Sunday, June 7, 2020

For one protester, 'it's suffocating' to be a black man in the US


WASHINGTON - "I couldn't stay home": Moah Pollas, an African American recent college graduate, explained why he was compelled to spend days demonstrating in the streets of the US capital against systemic racism, despite the fear of being arrested, or worse.

As a victim of racism himself, Pollas simply could not stay home.

It started early. When he was just seven or eight years old, walking down a sidewalk one day after a school field trip, he heard someone yell at him from the window of a passing school bus.

"Take your black ass back to Africa!" a boy yelled, as others on the bus laughed raucously.

"It didn't hurt as much as the reaction I got from my white teacher when I told her," he told AFP. "She basically told me to get over it."

"I'm not sure if she really believed me, to be honest."

"That experience," added Pollas, a 21-year-old political science graduate, "has colored every experience with white people or other people of color for the rest of my life."

Born in the Haitian capital Port-au-Prince, Pollas was two years old when his family immigrated to the United States. His parents, who were fleeing political persecution, settled in the predominantly white California city of Burbank.

"I grew up knowing that based on my skin color, people were going to perceive me in a more threatening way, perceive me in a more dangerous way and perceive me to be more violent. 

"It causes you as a black person to police your actions on a daily basis, 24/7," he told AFP, sitting in the backyard of a home he shares with other students in northeastern Washington. 

Being black in the United States, he said, is "suffocating."

It means that if he is walking down the street "and if there are white people walking in the same direction as me, I should probably step out of the way... I should probably do my best to look at the ground. I probably do my best to stay quiet."

- 'The fear in him' -

One day when he was 13 years old, he was in a car with his father, who works in the pharmaceutical business, when police pulled them over.

"Police officers pull people over just because they're black all the time," he said.

"When my dad was stopped, I could sense the fear in him. A fear that I've never seen in the man who was protecting me and my family my whole life. That fear transferred onto me in that moment. And honestly, has never left me."

African Americans are three times as likely to be killed by police as whites or Hispanics, according to data from the specialized website mappingpoliceviolence.org.

In one egregious example, a 32-year-old black man named Philando Castile was shot and killed by police in the state of Minnesota in July 2016 after the officer stopped him because of a faulty brake light on his car.

- 'I saw my own face' -

Then on May 25 came the death of a 46-year-old black man named George Floyd, who was suffocated when an arresting officer in Minneapolis knelt on his neck for nearly nine minutes.

The death of the father of five, in a horrifying video now seen by millions, sparked protests of historic dimension across the United States as well as in many cities abroad.

"When I saw that video... I didn't just see George Floyd. I saw my father's face. I saw my uncle's face, my brother's, my cousin's, my friends'. 

"I saw my own face," Pollas said, not hiding his emotions. "I saw how easily I could have been in that situation and the people I cared about could have been in that situation." 

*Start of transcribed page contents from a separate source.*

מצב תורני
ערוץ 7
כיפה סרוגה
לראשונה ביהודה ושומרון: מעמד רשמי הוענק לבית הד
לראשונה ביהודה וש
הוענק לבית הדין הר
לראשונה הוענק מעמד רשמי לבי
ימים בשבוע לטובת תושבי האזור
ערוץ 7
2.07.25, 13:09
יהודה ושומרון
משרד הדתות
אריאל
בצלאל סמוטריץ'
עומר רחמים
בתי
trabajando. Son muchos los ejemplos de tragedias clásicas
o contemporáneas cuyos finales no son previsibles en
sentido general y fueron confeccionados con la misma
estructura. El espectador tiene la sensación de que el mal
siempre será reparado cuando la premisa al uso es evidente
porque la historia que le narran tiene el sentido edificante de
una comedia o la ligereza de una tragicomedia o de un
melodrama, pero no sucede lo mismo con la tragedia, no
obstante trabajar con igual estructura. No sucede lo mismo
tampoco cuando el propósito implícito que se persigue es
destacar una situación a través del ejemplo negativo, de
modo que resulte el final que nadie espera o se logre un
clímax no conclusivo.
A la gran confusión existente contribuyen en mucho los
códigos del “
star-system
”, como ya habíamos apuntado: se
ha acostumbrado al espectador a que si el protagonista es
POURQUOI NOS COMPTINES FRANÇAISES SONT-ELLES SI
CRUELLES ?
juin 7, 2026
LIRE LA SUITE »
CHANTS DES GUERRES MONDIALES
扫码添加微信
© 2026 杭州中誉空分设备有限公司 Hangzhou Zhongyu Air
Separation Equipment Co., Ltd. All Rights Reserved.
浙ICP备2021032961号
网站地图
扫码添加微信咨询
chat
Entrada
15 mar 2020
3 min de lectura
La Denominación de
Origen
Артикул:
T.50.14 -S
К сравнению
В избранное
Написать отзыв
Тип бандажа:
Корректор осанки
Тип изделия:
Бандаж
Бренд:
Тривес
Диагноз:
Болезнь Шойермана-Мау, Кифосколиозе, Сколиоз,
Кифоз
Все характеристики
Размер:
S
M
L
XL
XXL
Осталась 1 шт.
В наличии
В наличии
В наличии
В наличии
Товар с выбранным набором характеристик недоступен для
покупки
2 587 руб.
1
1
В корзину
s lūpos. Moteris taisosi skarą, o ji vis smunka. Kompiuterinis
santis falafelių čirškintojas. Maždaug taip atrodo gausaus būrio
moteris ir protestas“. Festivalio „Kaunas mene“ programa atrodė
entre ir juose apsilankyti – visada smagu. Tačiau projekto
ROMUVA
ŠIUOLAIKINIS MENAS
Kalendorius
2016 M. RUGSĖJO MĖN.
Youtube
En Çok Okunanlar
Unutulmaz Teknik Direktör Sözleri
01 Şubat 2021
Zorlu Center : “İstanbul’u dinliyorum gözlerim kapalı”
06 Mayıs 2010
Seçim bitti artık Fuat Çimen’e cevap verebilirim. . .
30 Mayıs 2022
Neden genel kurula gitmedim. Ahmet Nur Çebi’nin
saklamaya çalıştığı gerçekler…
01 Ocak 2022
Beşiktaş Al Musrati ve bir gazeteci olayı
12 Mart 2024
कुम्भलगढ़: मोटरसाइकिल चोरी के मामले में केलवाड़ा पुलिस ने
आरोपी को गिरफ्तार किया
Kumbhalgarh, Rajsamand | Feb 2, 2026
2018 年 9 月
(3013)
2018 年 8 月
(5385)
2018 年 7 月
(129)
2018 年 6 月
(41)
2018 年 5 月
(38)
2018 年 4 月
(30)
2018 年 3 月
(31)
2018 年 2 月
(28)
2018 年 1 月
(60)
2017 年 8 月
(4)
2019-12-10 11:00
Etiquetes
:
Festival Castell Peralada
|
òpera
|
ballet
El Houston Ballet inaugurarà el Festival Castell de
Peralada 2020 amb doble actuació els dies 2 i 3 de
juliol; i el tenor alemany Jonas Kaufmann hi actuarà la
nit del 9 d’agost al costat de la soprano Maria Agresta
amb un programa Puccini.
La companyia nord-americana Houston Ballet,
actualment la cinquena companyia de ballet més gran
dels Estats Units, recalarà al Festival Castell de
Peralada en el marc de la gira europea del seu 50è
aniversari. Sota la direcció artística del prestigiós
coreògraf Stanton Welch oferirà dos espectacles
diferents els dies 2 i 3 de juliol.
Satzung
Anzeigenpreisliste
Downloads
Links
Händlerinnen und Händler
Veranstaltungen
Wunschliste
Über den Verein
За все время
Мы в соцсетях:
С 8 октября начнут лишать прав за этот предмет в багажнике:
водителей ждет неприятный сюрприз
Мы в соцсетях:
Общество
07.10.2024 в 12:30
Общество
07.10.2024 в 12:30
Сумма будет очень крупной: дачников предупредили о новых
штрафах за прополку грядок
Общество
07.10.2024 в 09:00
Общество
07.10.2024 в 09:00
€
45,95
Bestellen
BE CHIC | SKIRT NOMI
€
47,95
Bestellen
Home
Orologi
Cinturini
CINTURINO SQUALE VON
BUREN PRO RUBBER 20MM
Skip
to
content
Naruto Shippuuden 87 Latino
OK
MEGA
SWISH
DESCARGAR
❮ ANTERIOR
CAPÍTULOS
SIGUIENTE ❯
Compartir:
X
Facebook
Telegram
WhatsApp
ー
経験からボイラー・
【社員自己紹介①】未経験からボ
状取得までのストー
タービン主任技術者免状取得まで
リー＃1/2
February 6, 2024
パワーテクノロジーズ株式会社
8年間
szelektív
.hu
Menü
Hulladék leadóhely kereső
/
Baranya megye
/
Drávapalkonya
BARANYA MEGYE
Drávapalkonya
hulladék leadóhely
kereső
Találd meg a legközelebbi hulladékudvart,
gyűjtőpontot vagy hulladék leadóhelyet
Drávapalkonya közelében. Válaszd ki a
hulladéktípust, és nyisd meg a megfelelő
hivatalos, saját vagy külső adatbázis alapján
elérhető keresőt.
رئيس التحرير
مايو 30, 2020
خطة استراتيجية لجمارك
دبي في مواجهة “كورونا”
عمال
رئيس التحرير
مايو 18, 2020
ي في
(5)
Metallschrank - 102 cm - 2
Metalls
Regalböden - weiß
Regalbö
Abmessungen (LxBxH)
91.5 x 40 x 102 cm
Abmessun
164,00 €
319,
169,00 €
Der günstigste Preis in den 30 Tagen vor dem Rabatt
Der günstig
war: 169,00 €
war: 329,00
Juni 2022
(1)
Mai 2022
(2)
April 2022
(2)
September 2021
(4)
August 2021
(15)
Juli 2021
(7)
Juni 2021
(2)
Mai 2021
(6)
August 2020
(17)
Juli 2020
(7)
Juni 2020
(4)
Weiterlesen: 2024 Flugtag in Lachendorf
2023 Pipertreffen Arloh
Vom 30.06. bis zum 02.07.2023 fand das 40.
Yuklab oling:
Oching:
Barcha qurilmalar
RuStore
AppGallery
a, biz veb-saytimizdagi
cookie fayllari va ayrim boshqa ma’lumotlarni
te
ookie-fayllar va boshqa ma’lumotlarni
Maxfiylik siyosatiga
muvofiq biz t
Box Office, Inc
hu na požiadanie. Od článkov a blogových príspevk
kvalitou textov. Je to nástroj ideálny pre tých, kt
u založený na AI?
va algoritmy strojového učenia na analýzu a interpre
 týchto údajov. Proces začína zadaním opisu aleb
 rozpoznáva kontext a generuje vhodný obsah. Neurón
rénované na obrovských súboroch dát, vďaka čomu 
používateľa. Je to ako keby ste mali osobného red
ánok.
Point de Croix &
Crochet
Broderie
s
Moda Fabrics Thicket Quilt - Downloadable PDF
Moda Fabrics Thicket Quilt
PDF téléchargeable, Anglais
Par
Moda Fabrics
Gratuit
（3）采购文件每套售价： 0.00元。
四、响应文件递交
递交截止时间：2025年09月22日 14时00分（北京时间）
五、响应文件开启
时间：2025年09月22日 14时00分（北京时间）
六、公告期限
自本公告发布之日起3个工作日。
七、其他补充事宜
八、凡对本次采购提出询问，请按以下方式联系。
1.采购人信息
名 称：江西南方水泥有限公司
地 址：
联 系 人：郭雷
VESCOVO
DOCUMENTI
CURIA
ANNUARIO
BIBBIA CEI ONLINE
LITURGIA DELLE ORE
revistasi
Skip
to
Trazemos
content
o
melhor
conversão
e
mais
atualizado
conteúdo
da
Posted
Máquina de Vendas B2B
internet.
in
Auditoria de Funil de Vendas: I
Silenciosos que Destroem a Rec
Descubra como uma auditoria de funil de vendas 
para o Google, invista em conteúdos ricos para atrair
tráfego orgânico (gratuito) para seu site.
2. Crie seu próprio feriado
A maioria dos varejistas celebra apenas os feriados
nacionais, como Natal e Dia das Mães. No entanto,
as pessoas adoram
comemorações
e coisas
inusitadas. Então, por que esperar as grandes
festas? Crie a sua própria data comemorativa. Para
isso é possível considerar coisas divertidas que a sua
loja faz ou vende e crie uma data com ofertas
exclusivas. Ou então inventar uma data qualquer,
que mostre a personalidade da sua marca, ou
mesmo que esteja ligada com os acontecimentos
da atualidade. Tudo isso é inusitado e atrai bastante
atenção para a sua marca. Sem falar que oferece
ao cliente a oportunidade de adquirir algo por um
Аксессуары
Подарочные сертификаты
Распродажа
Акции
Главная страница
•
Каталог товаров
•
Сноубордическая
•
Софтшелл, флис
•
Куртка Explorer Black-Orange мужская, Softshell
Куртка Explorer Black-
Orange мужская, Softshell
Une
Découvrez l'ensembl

A recent graduate of Howard University in Washington, a prestigious predominantly black school, Pollas had long dreamed of a career in politics. But lately he is thinking instead of a job in education. 

His change of heart likely came when he worked in the city as a substitute teacher.

"I've seen first-hand the effects of underfunding that really affects predominantly black schools in DC," said Pollas.

Having studied Russian, he is planning to travel to Ukraine to teach English. But when he returns to the United States, he hopes to work to help change the system.

"I'll come back and continue working on writing about race and race policy in this country, about our political system and trying to find ways in which I can be a true activist and a revolutionary," he said.